The Hadoop implementation consists of three clustering jobs and one output job. Clustering jobs group spectra together using different pre-conditions, either they are sharing the same highest peak or they falls into the same m/z window. The output job writes out the clusters into a customized output format for downstream database loading and data analysis.
Mapper counters
Map input records: The number of key-value pairs consumed by all the mapper tasks. It is incremented every time there is a new pair been passed to a mapper to process. This counter shows you the number of entries has been parsed from your dataset. In the case of PRIDE Cluster, we have a job to read a large number of spectra produced by mass spectrometer. This counter would tell us that how many spectra have been read.
Map output records: The number of key-value pairs produced by all the mapper tasks. It is incremented every time when you call context.write() method in your mapper. In case of PRIDE Cluster, the output of each mapper is either spectra or clusters produced by previous steps. This counter would show the number of spectra/clusters have been sent to the reducers.
Map output bytes: The total number of bytes send by all the mapper tasks to the reducers. In PRIDE Cluster, this would tell us whether the data has been produced properly, if this number of too low, this means something is wrong with either the loading process or the mapping process.
Reducer counters
Reduce input groups: The number of key groups consumed by all the reducer tasks. It is incremented every time a new key has been passed into the reducer. For PRIDE Cluster, a group of spectra may share one highest peak, this highest peak is used to group these spectra together for reducing.
Reduce input records: This is the number of key-value pairs passed to all the reducers. It is incremented every time when a new value has been consumed. In PRIDE Cluster, the values are clusters produced by the mappers.
Reduce output records: The number of reduce outputs generated by all the reducer tasks. It is incremented every time when context.write() was called in reducer. This counter is particular useful for PRIDE Cluster jobs, as it tells us how many clusters in total have been produced.

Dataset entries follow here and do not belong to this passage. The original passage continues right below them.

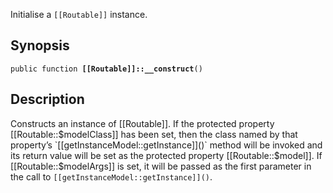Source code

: Initialise a `[[Routable]]` instance.

## Synopsis

<code>public function <b>[[Routable]]::__construct</b>()</code>

## Description

Constructs an instance of [[Routable]]. If the protected property [[Routable::$modelClass]] has been set, then the class named by that property’s `[[getInstanceModel::getInstance]]()` method will be invoked and its return value will be set as the protected property [[Routable::$model]]. If [[Routable::$modelArgs]] is set, it will be passed as the first parameter in the call to `[[getInstanceModel::getInstance]]()`.

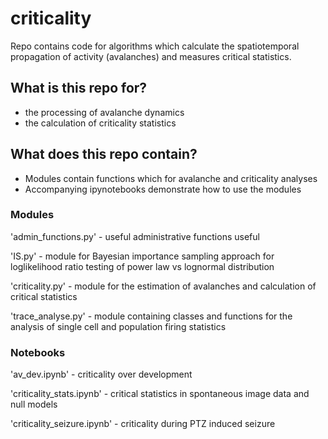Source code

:# criticality
Repo contains code for algorithms which calculate the spatiotemporal propagation of activity (avalanches) and measures critical statistics.

## What is this repo for?
* the processing of avalanche dynamics
* the calculation of criticality statistics

## What does this repo contain?
* Modules contain functions which for avalanche and criticality analyses
* Accompanying ipynotebooks demonstrate how to use the modules

### Modules
'admin_functions.py' - useful administrative functions useful 

'IS.py' - module for Bayesian importance sampling approach for loglikelihood ratio testing of power law vs lognormal distribution

'criticality.py' - module for the estimation of avalanches and calculation of critical statistics

'trace_analyse.py' - module containing classes and functions for the analysis of single cell and population firing statistics




### Notebooks

'av_dev.ipynb' - criticality over development

'criticality_stats.ipynb' - critical statistics in spontaneous image data and null models

'criticality_seizure.ipynb' - criticality during PTZ induced seizure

Sometimes, combining the results of two counters can give optimization hints. For example, if the “Reduce input groups” counter is significantly smaller than the ‘Reduce input records’ counter, this often indicates there were a lot network shuffling. It might be a good idea to consider writing a combiner to reduce the network traffic.
Combiner counters
Combiners can be considered as mini-reducers. Instead of sending every key-value pairs across the network, combiners are run on the same instance of the mapper, before sending key-value pair for shuffling. A customized combiner can be extremely useful on reducing network traffic during a Hadoop job.
Combine input records: The number of input records consumed by all the combiners. Incremented every time there is a value consumed by the combiner.
Combine output records: The number of output records produced by all the combiners. Incremented every time there is a value been written out.
Combining these two counters, you can often infer the effectiveness of the combiners.
Other counters
Spilled records: The number of records spilled to disk for all mappers and reducers.